Hawkshead is the least easily accessed of the major Lake District shopping centres. Coniston to the west and Ambleside to the north are both reached along narrow winding roads, while the southern approach uses the chain ferry across Windermere. The village isn’t close to any high mountains – nearby Latterbarrow struggles to reach 800ft – and the hills to the south west are hidden beneath Grizedale Forest.

Despite this the village is a deservedly popular tourist destination. The key to this is the lack of traffic in the village centre – the main road now passes to the east of the village. As a result the visitor is free to enjoy the picturesque village centre without any interruptions.

The village name comes from “Haukr’s shieling”, or the summer pasture of Haukr. During the thirteenth century the small settlement became an abbey farm (grange) of Furness Abbey. After the dissolution of the monasteries the village gained a market, followed in 1608 by a biannual fair, and became an important market town for the wool trade. This trade remained important as late as 1790, when the current market hall was built, but declined during the nineteenth century
The village became a centre of the wool industry

Hawkshead has an interesting collection of shops, amongst them an excellent bookshop, the Hawkshead Relish Company and of course a large Hawkshead shop as well as a good selection of tea rooms, walking shops and craft and gift shops.

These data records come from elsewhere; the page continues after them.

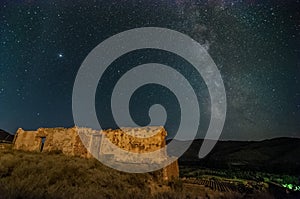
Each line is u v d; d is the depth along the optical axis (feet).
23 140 54.80
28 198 17.54
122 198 22.62
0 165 26.91
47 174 25.17
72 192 20.54
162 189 31.86
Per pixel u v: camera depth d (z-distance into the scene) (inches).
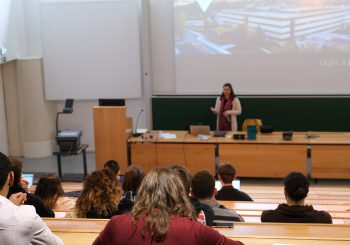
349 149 301.6
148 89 379.6
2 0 343.6
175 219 69.4
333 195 273.4
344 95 366.3
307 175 311.0
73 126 394.3
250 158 307.6
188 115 378.0
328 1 357.4
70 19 374.3
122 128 309.4
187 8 370.3
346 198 262.7
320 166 305.4
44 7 374.3
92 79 380.5
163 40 378.9
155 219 68.4
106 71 378.9
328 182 315.6
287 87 371.2
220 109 343.0
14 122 386.9
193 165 313.4
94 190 136.3
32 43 387.2
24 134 383.6
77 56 378.3
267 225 112.2
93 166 362.3
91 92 382.3
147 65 376.2
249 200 195.2
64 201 167.5
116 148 312.8
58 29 375.6
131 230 68.4
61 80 380.8
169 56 380.5
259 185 312.3
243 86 375.6
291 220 139.1
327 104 363.6
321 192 282.8
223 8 367.2
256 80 373.1
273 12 363.3
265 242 97.9
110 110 307.9
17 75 378.6
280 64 369.1
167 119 381.1
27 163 371.9
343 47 361.7
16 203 90.7
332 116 364.2
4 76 379.2
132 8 370.6
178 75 380.2
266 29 366.0
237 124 372.5
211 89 378.3
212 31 370.9
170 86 384.2
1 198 76.7
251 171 309.1
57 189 160.1
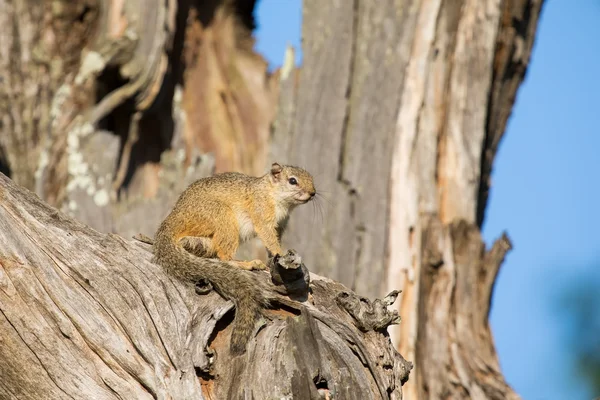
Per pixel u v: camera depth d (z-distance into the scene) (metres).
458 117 17.64
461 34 17.84
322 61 17.58
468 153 17.56
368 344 9.59
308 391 8.43
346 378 8.79
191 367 8.55
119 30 17.80
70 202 17.09
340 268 16.50
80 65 18.00
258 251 17.11
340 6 17.77
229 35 19.91
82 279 9.27
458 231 17.08
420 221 16.92
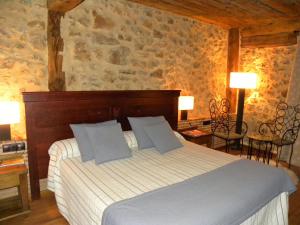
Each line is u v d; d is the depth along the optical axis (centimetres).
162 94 375
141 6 344
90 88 313
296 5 329
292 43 419
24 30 260
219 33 468
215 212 152
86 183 192
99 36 311
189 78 429
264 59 462
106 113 318
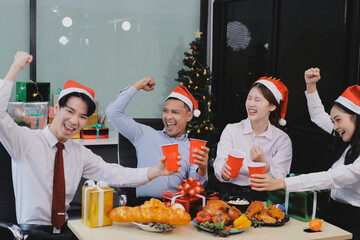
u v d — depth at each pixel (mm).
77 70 4887
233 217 1743
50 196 1984
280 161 2605
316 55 4094
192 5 5391
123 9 5043
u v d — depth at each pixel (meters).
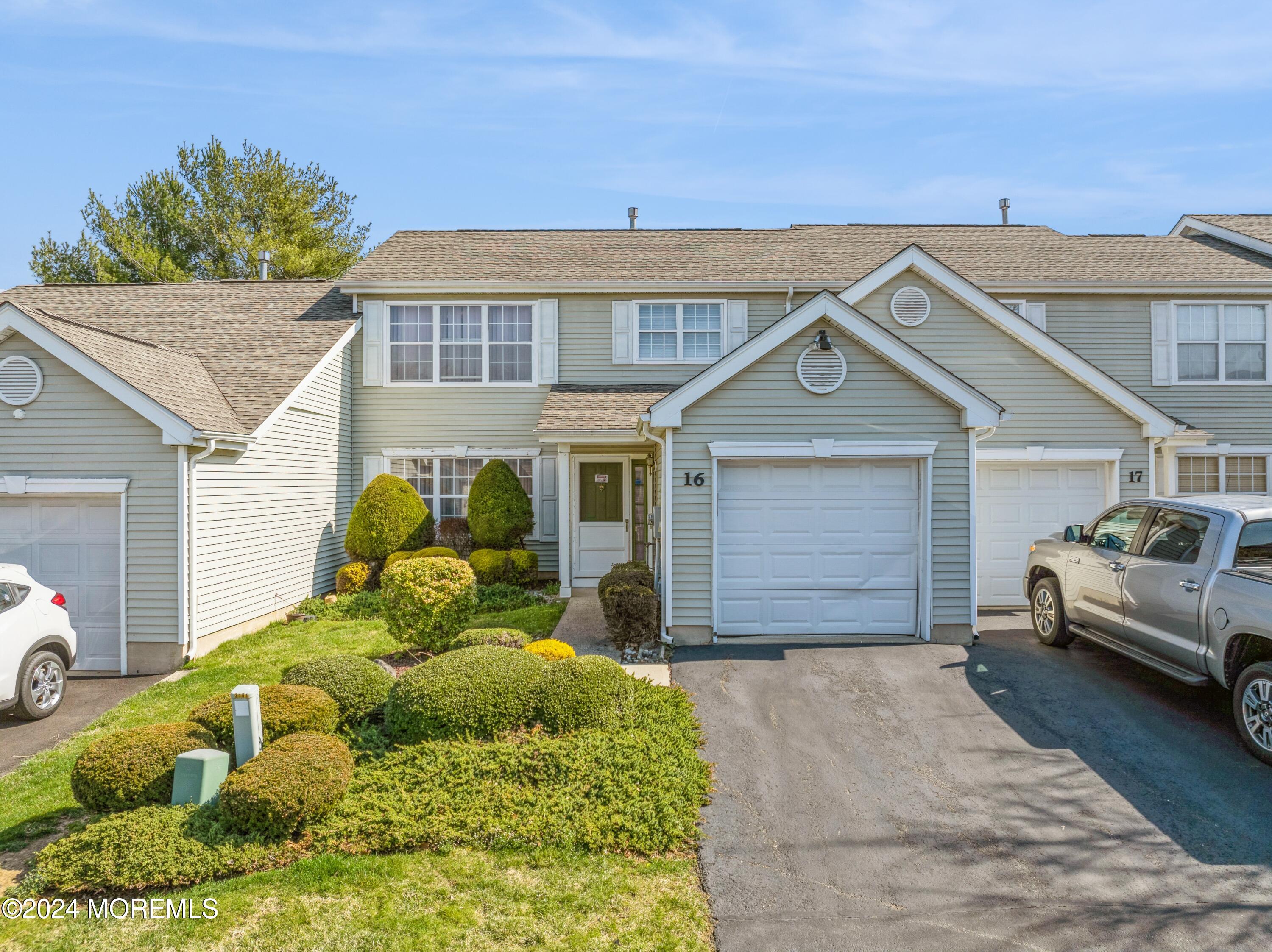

The village church – St. Michael’s Church – sits above the village to the west, and is well worth visiting for the views across the surrounding area and for the church itself. The old Grammar School, where Wordsworth went to school, is open during the season. Literary connections continue with the Beatrix Potter Gallery, in the house and office of William Heelis, Beatrix Potter’s husband.

Esthwaite Water, to the south of the village, is not easily accessible on foot – the only public right of way reaches the lakeshore at its northern end, and although roads run down both sides of the lake there are very few places to park. Fishing permits are available from the post office, and rowing boats can be hired for use on the lake. Boats can be launched from the car park at the south western corner of the lake.